About the R package:
Other resources:
- libcurl handle options overview (use with
handle_setopt
in R)
There are three download interfaces (memory, disk and streaming). Always start by setting up a request handle:
library(curl)
h <- new_handle(copypostfields = "moo=moomooo")
handle_setheaders(h,
"Content-Type" = "text/moo",
"Cache-Control" = "no-cache",
"User-Agent" = "A cow"
)
Perform request and download response in memory:
# Perform the request
req <- curl_fetch_memory("http://httpbin.org/post", handle = h)
# Show some outputs
parse_headers(req$headers)
cat(rawToChar(req$content))
str(req)
Or alternatively, write response to disk:
tmp <- tempfile()
curl_download("https://httpbin.org/post", tmp, handle = h)
readLines(tmp)
Or stream response via Connection interface:
con <- curl("https://httpbin.org/post", handle = h)
open(con)
# Get 3 lines
readLines(con, n = 3)
# Get remaining lines and close connection
readLines(con)
close(con)
Binary packages for OS-X or Windows can be installed directly from CRAN:
install.packages("curl")
Installation from source on Linux requires libcurl
. On Debian or Ubuntu use libcurl4-openssl-dev:
sudo apt-get install -y libcurl-dev
On Fedora, CentOS or RHEL use libcurl-devel:
sudo yum install libcurl-devel
On MacOS libcurl is included with the system, so usually nothing extra is needed. However if you want to build against the very most recent version of libcurl, which also has many extra features enabled (sftp, http2), install curl from homebrew and then recompile the R package.
brew install curl pkg-config
You need to set the PKG_CONFIG_PATH
environment variable to help R find the non-default curl, when building from source. Run this in a clean R session which does not have the curl package loaded already:
Sys.setenv(PKG_CONFIG_PATH="/usr/local/opt/curl/lib/pkgconfig")

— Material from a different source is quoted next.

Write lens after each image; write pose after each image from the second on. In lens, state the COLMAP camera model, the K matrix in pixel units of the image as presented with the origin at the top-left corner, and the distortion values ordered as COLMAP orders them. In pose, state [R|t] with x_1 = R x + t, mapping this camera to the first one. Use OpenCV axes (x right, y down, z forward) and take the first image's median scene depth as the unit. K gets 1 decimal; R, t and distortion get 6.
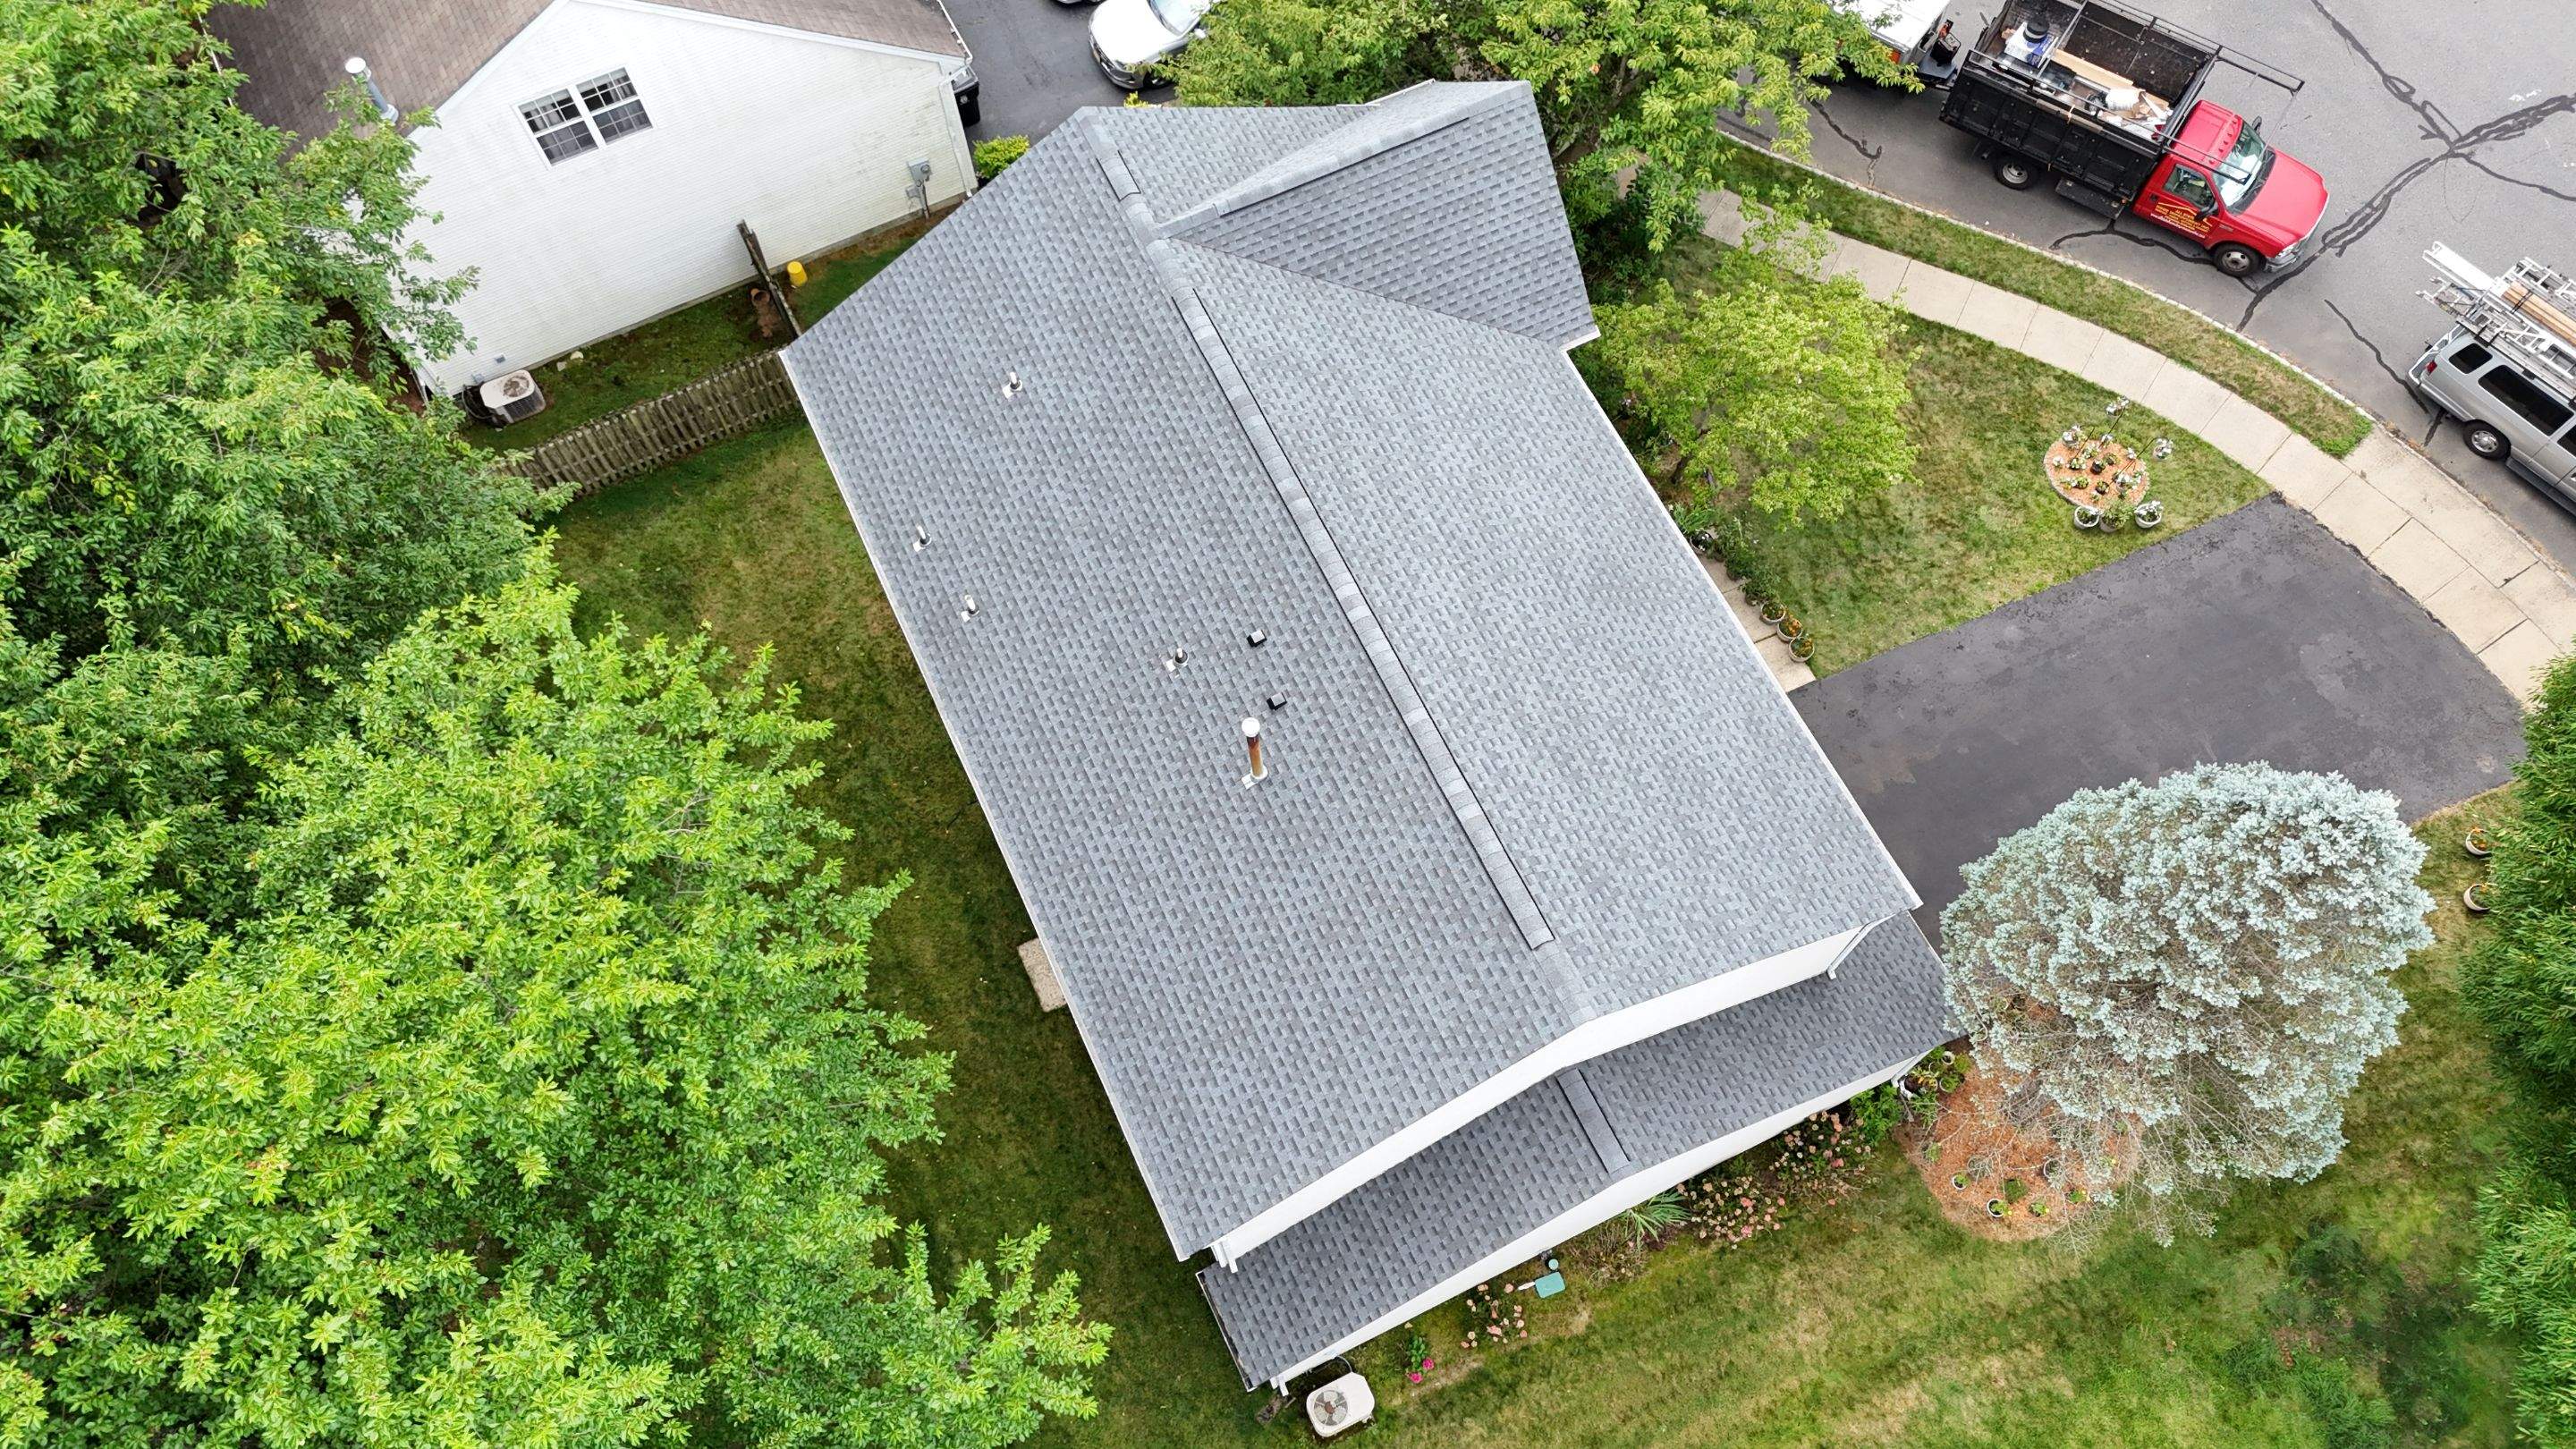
lens RADIAL K [[1881.5, 0, 1302.3], [0, 1881.5, 726.5], [0, 0, 1]] dist [0.059964, -0.060493]
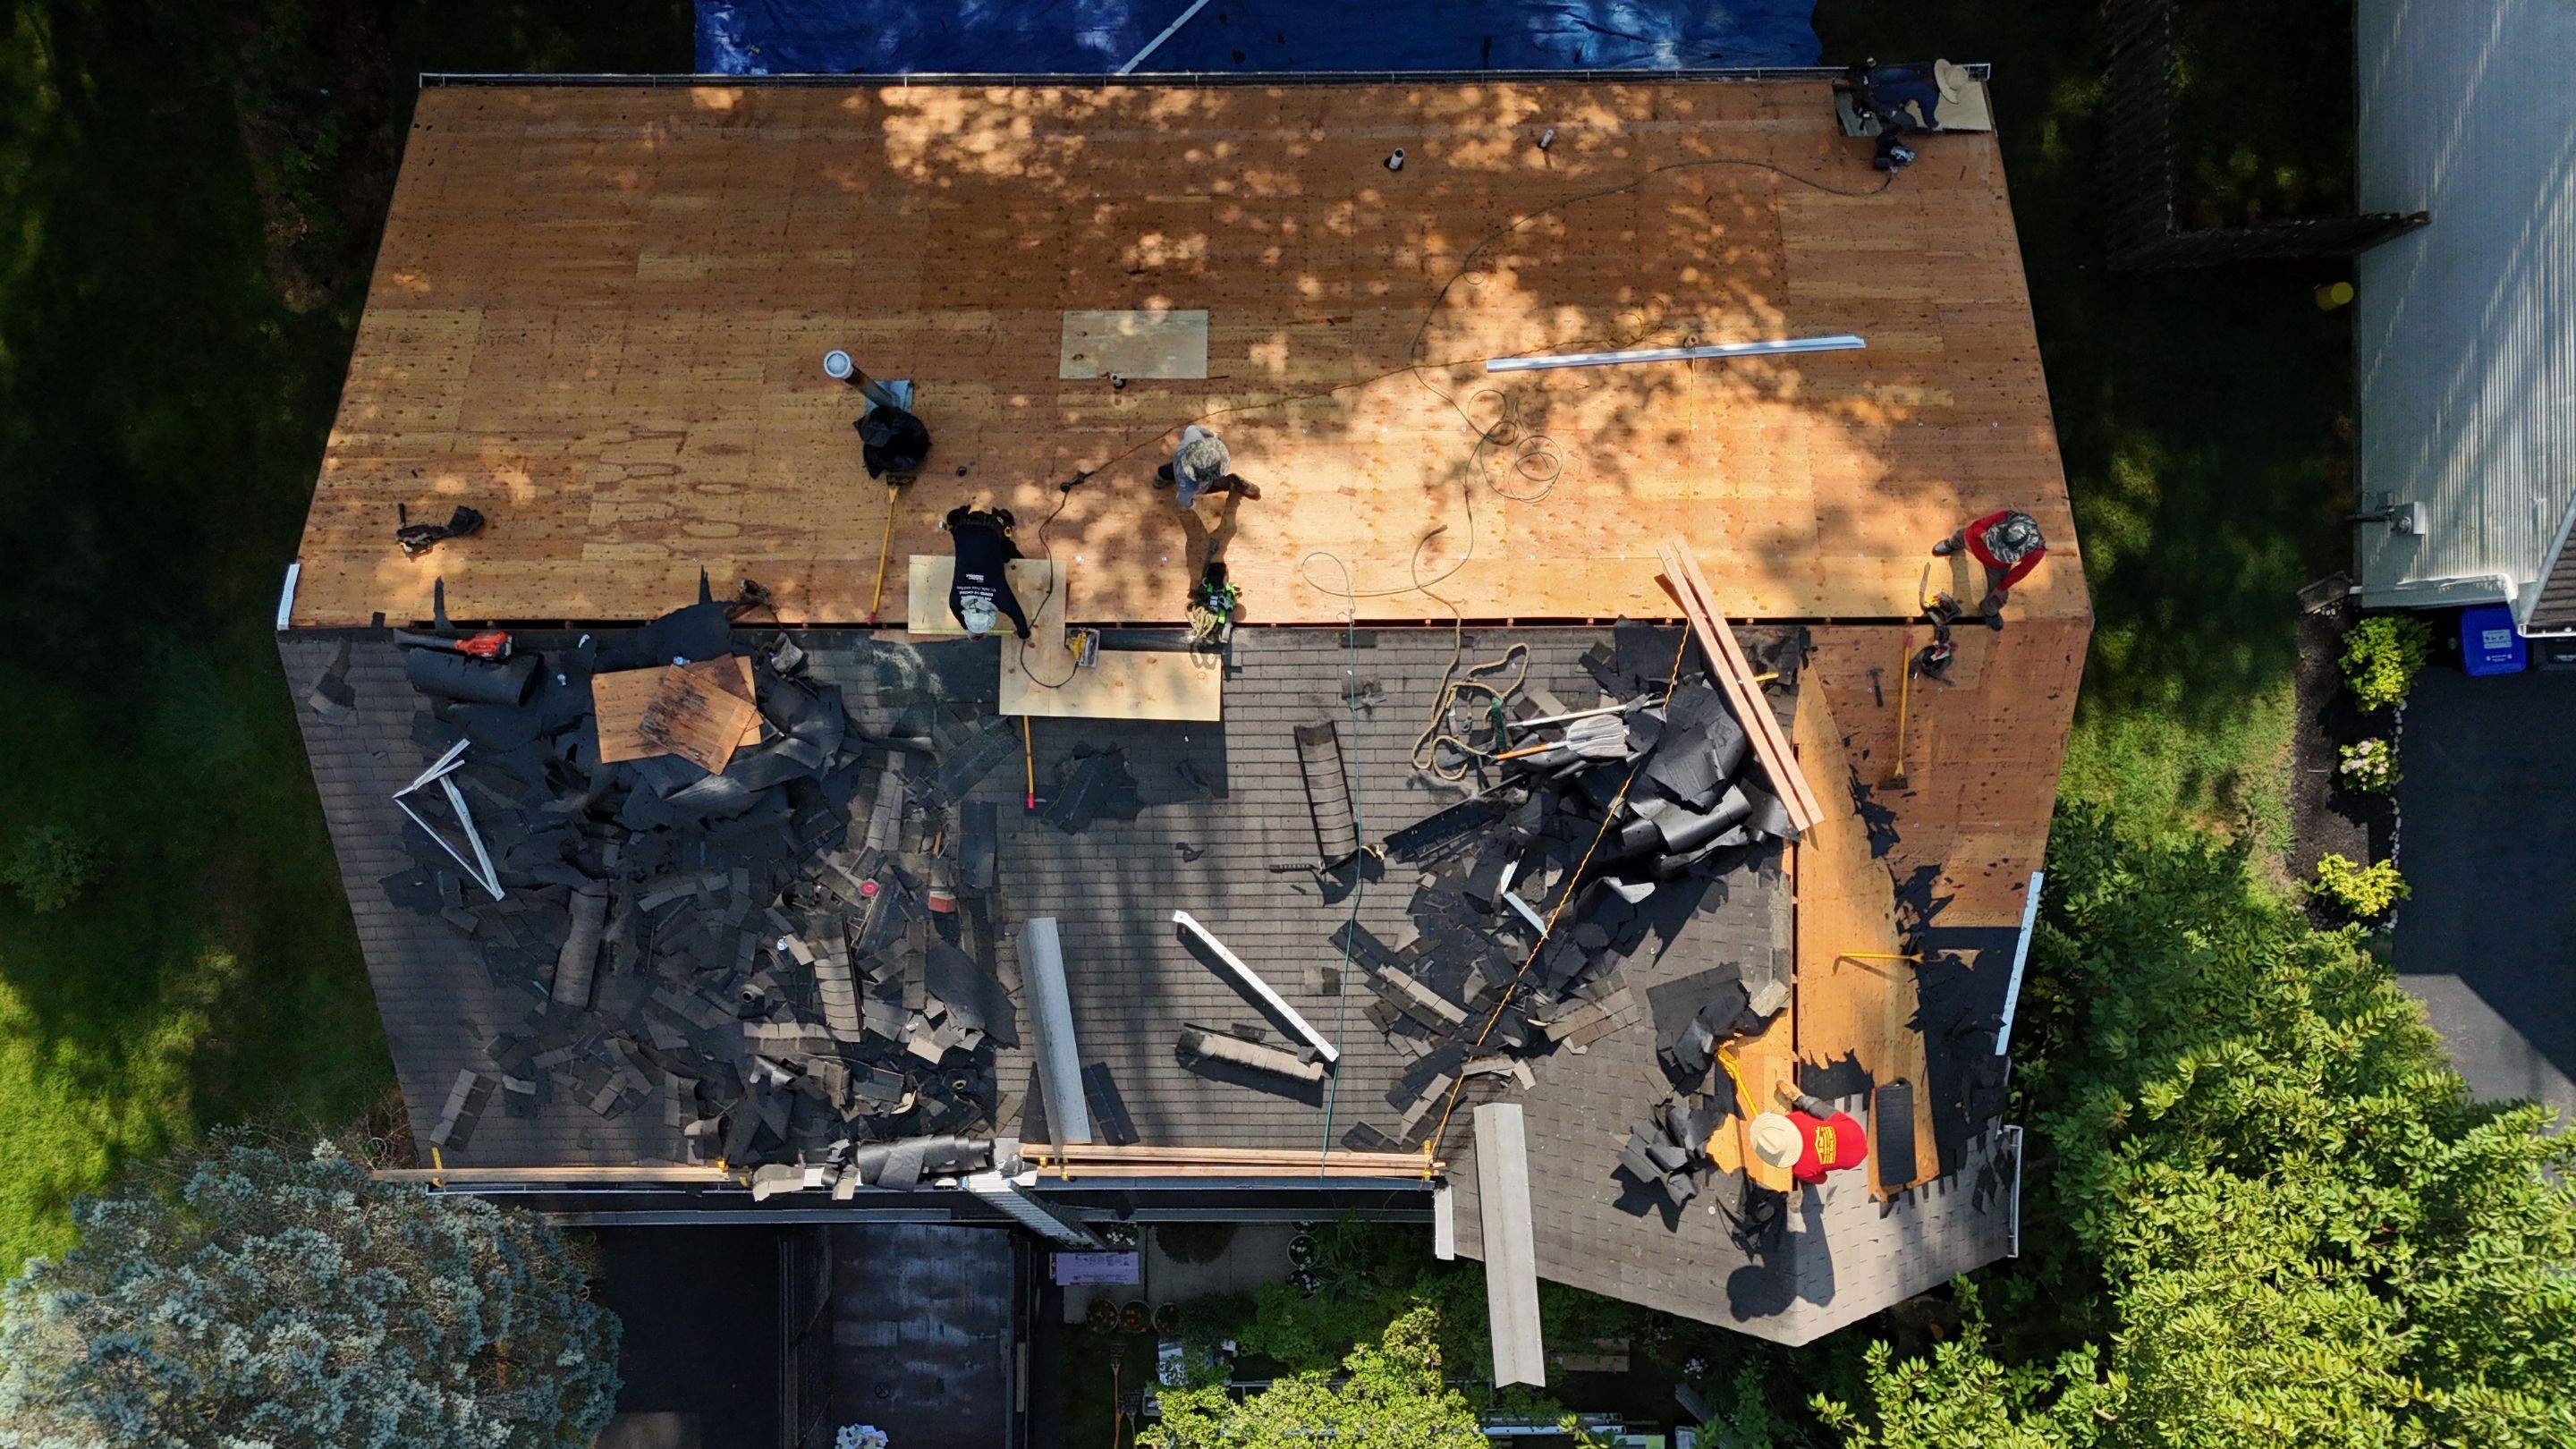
lens RADIAL K [[1881.5, 0, 1302.3], [0, 1881.5, 726.5], [0, 0, 1]] dist [0.059964, -0.060493]
pose [[-0.429304, 0.902506, 0.034374, -0.004739], [-0.821108, -0.405870, 0.401312, -0.371050], [0.376138, 0.144060, 0.915296, 0.396973]]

install.packages("curl", type = "source")
Afterwards confirm the version using curl::curl_version()
.
Because devtools
and httr
depend on curl
, installing with install_github
does not work well. The easiest way to install the development version of curl
is a clean R session:
install.packages("https://github.com/jeroen/curl/archive/master.tar.gz", repos = NULL)
Of course windows users need Rtools to compile from source.